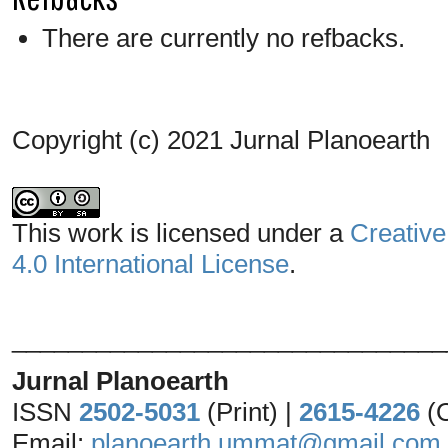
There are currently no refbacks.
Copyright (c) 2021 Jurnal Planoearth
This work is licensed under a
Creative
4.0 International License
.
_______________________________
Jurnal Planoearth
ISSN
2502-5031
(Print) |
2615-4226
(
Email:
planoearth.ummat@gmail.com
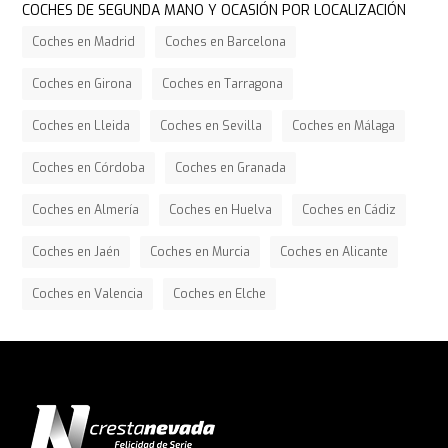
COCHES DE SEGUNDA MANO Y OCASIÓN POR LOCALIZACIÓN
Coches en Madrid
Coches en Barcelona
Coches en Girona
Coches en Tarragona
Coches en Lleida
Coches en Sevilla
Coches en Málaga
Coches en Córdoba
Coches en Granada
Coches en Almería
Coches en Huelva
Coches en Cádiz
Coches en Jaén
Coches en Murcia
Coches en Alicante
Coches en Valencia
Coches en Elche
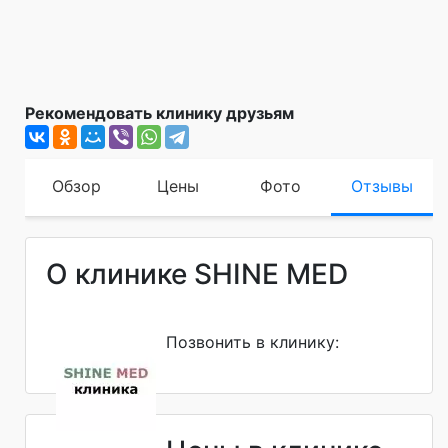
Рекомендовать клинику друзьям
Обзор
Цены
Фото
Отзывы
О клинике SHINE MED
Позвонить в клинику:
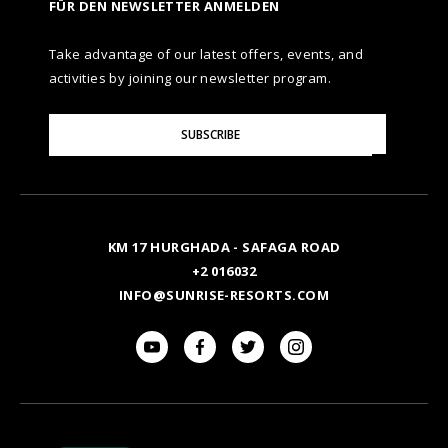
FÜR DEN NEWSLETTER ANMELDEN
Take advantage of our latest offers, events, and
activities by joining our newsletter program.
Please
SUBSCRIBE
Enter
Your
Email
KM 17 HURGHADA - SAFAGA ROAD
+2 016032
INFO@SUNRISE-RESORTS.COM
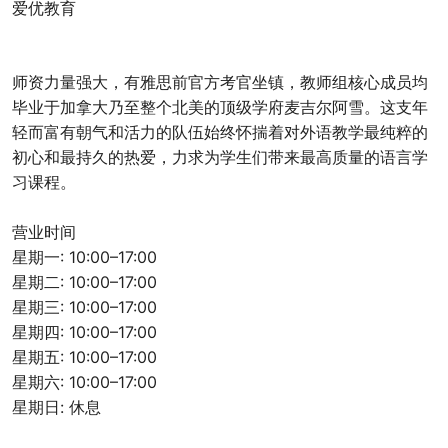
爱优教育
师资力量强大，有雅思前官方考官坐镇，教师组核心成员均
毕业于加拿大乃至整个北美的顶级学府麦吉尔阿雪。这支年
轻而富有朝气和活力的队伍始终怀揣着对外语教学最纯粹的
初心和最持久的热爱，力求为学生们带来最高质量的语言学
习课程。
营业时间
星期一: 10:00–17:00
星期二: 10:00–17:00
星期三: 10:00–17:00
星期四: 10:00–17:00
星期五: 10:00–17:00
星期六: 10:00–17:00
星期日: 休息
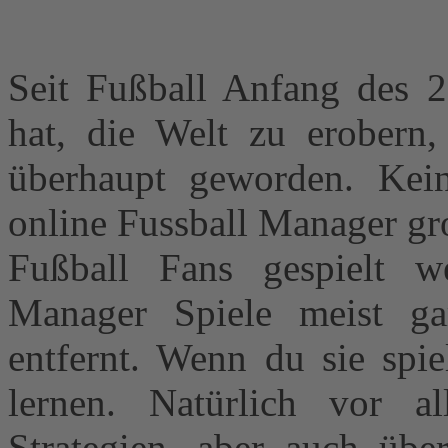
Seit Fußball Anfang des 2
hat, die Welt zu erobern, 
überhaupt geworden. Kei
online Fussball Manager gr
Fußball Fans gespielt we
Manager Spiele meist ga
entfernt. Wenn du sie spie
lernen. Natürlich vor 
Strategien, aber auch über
------------------------------
Look through the entries above. Copy each line in which the string "Jurnal" occurs.

ANSWER TO THE PROBLEM:
Copyright (c) 2021 Jurnal Planoearth
Jurnal Planoearth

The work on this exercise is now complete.